Nick Jenkins wrote:
Brion Vibber wrote:
One possibility is to embed the timestamp into the URL. So the goatse version might be: http://upload.wikimedia.org/wikipedia/en/2005/10/23/074223/Puppy.jpg
and the reverted image would get a different URL, a few minutes later: http://upload.wikimedia.org/wikipedia/en/2005/10/23/074506/Puppy.jpg
Alternative but very similar idea would be to embed the revision number in the URL, instead of the upload timestamp:
Example original: http://upload.wikimedia.org/wikipedia/en/P/1/Puppy.jpg
Example revised: http://upload.wikimedia.org/wikipedia/en/P/2/Puppy.jpg
We had a lively discussion on in #wikimedia-tech on this subject; as well as the revision ID numbers another possibility discussed was using a content hash.
A content hash has the additional advantage that duplicate file versions only need to be stored once; for instance currently when reverting a file it makes a new copy of the file on the filesystem, which wastes space. (However you then need to be careful about deleting.)
So you might have something like: http://upload.wikimedia.org/584/590/5845907fdfc6eb1125129c4ce0da0704c496a7e4...
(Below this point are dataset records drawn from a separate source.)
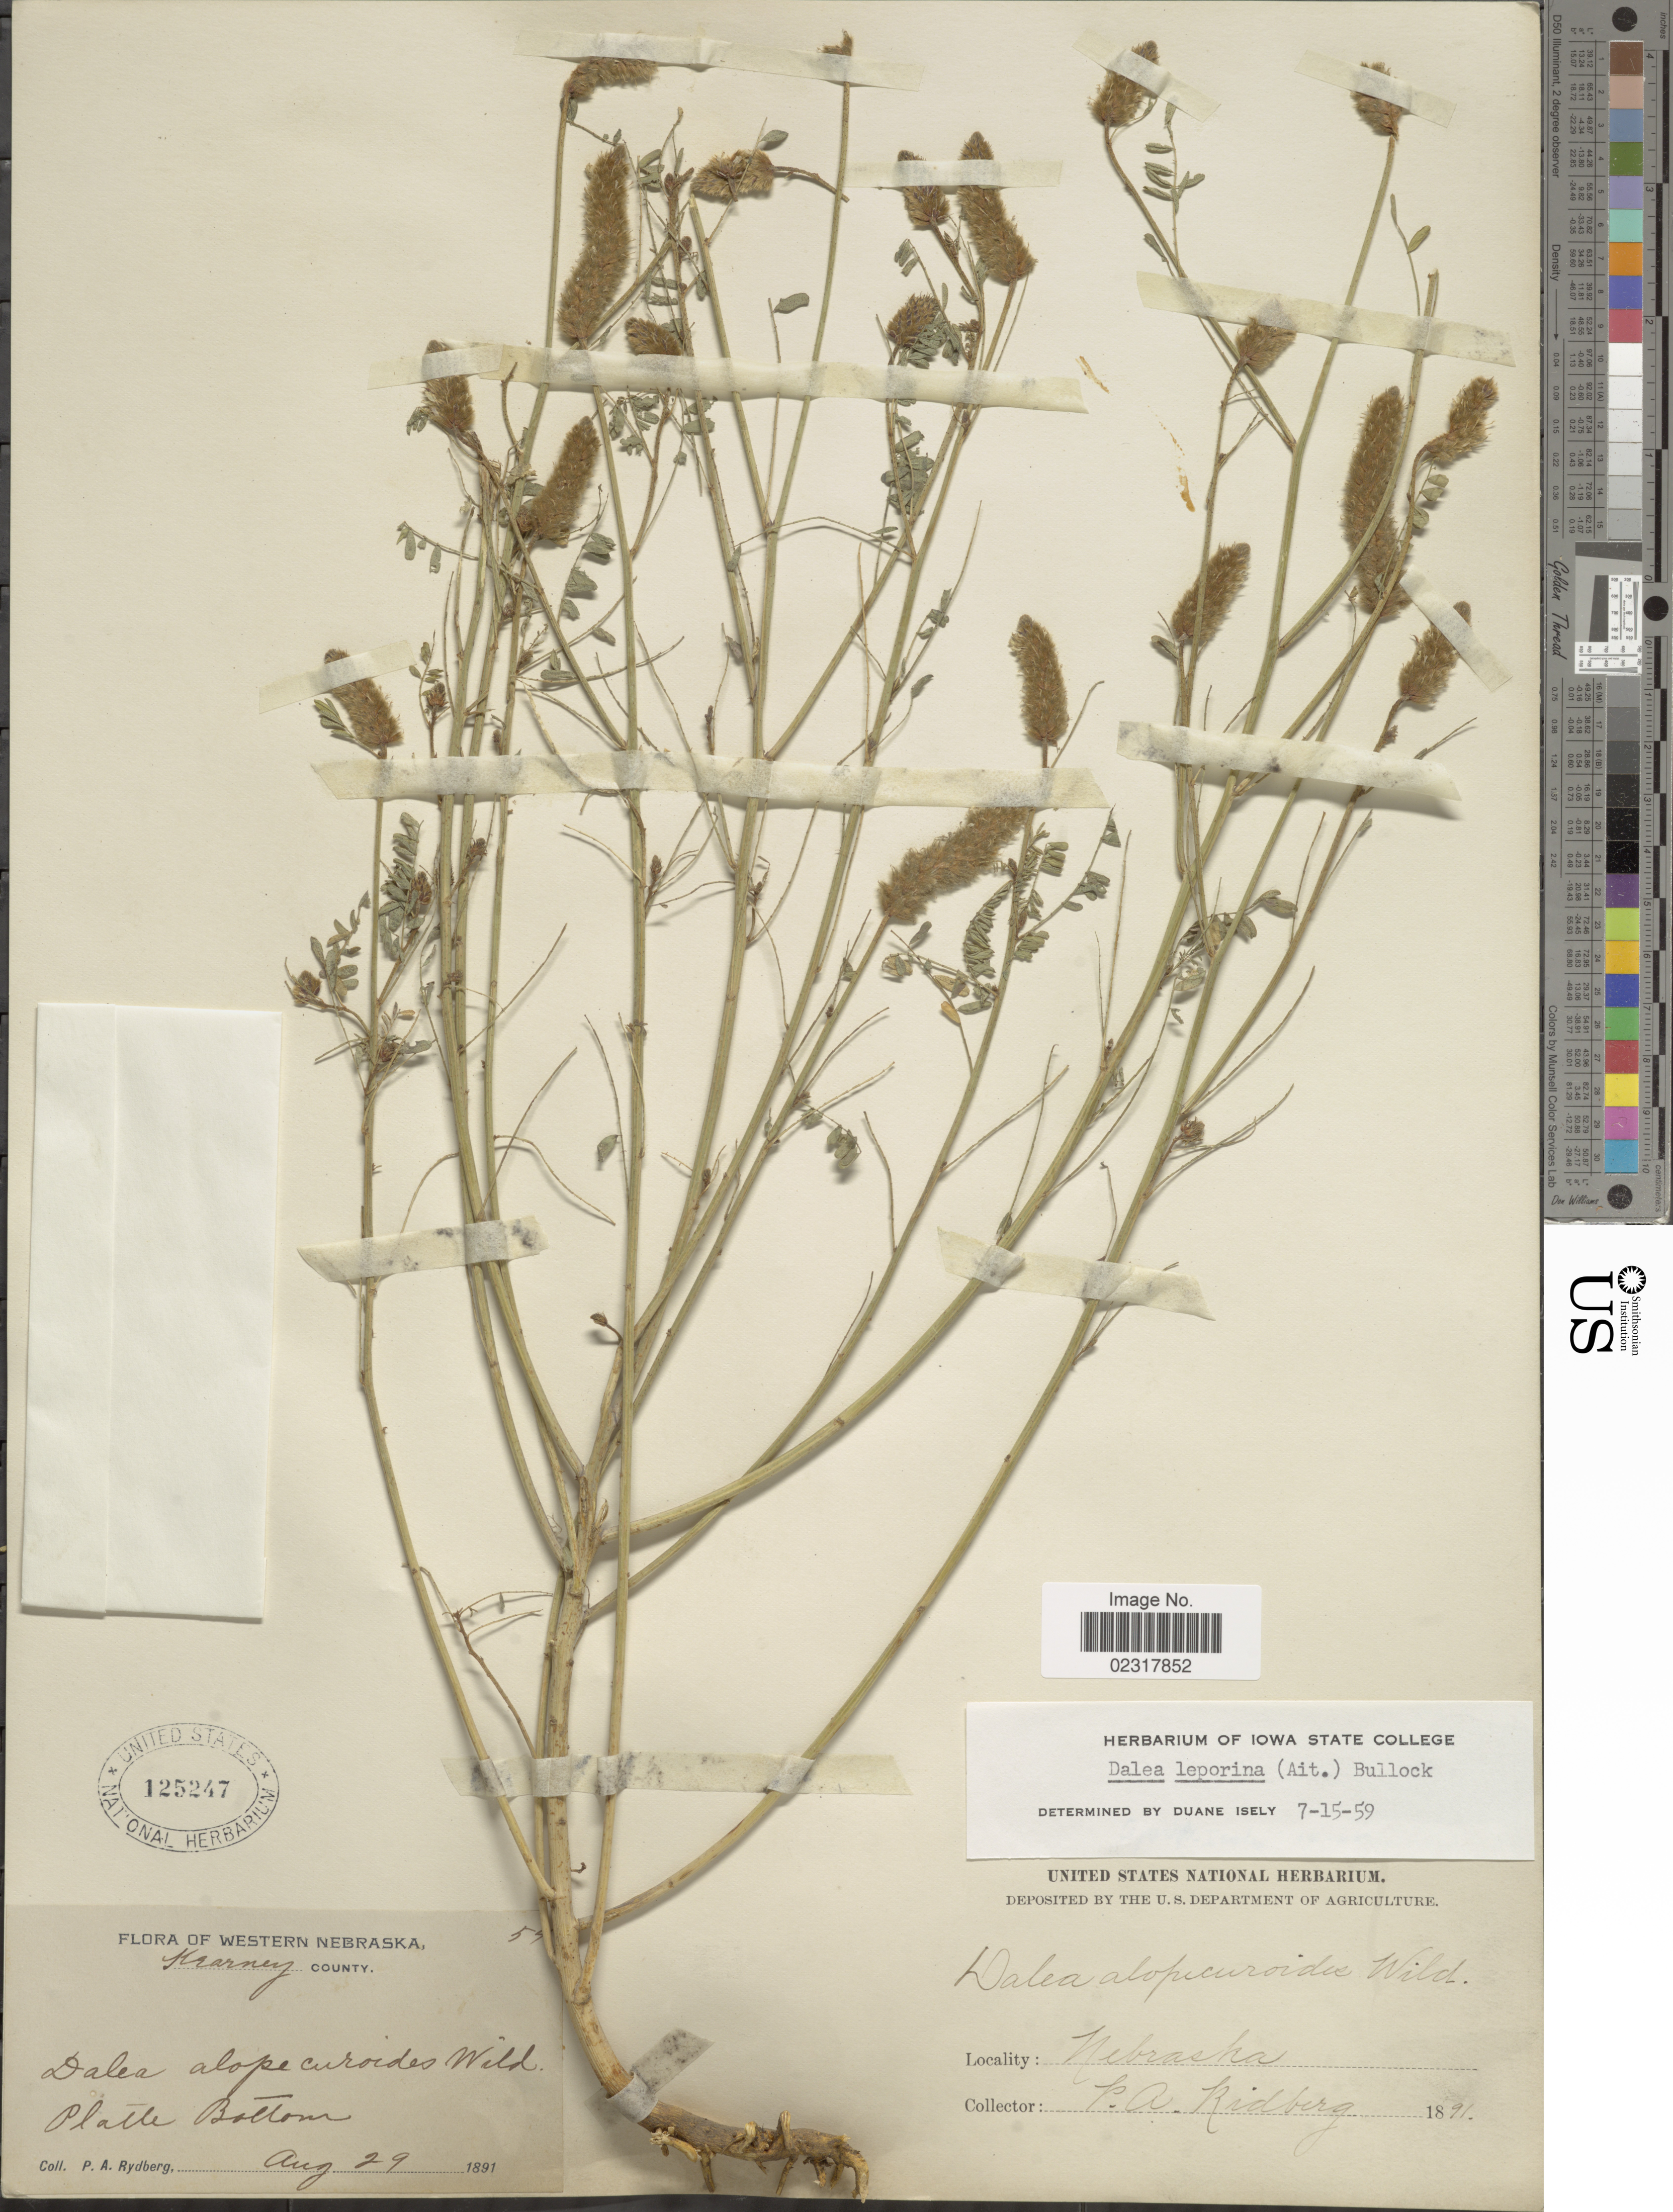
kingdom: Plantae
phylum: Tracheophyta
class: Magnoliopsida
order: Fabales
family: Fabaceae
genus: Dalea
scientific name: Dalea leporina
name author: (Aiton) Bullock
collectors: P. A. Rydberg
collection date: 1891-08-29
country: United States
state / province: Nebraska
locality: Western Nebraska. Kearney County. Platle Bottom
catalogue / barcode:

Obviously a disadvantage is that the filenames are ugly. One might tack a 'pretty' but ignored filename on the end, using rewrites or whatever tool to drop it on the backend:
http://upload.wikimedia.org/584/590/5845907fdfc6eb1125129c4ce0da0704c496a7e4...
This does though complicate the server configuration; I think a goal should be making it very easy to set up a file mirror that we can actually send requests to. Arbitrary filename additions may also have security implications for broken browsers like Internet Explorer which like to interpet filetype information out of the "extension" on the URL.
Lastly, it's easy for a human with the URL to see what revisions come before/after by incrementing/decrementing the digit in the URL, whereas the date and time of the upload of a previous revision cannot be predicted just from the image name.
That might be kind of neat, but requires maintaining a consistent revision sequence _within_ each image. If using revision numbers, it's easier to work with the global row id numbers as the database can guarantee their uniqueness.
-- brion vibber (brion @ pobox.com)